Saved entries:
________

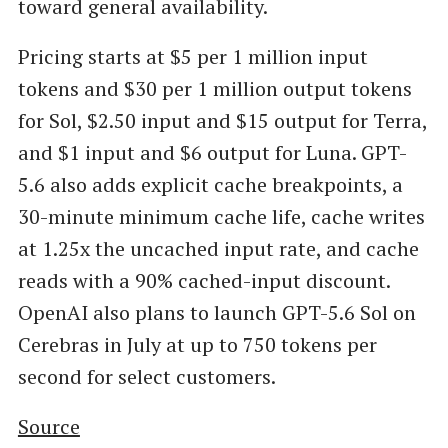
toward general availability.
Pricing starts at $5 per 1 million input
tokens and $30 per 1 million output tokens
for Sol, $2.50 input and $15 output for Terra,
and $1 input and $6 output for Luna. GPT-
5.6 also adds explicit cache breakpoints, a
30-minute minimum cache life, cache writes
at 1.25x the uncached input rate, and cache
reads with a 90% cached-input discount.
OpenAI also plans to launch GPT-5.6 Sol on
Cerebras in July at up to 750 tokens per
second for select customers.
Source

________

#### INSTRUCTIONS TO FOLLOW
Pictures stay out, but every record above is to be returned exactly.

#### EXPECTED OUTPUT
toward general availability.
Pricing starts at $5 per 1 million input
tokens and $30 per 1 million output tokens
for Sol, $2.50 input and $15 output for Terra,
and $1 input and $6 output for Luna. GPT-
5.6 also adds explicit cache breakpoints, a
30-minute minimum cache life, cache writes
at 1.25x the uncached input rate, and cache
reads with a 90% cached-input discount.
OpenAI also plans to launch GPT-5.6 Sol on
Cerebras in July at up to 750 tokens per
second for select customers.
Source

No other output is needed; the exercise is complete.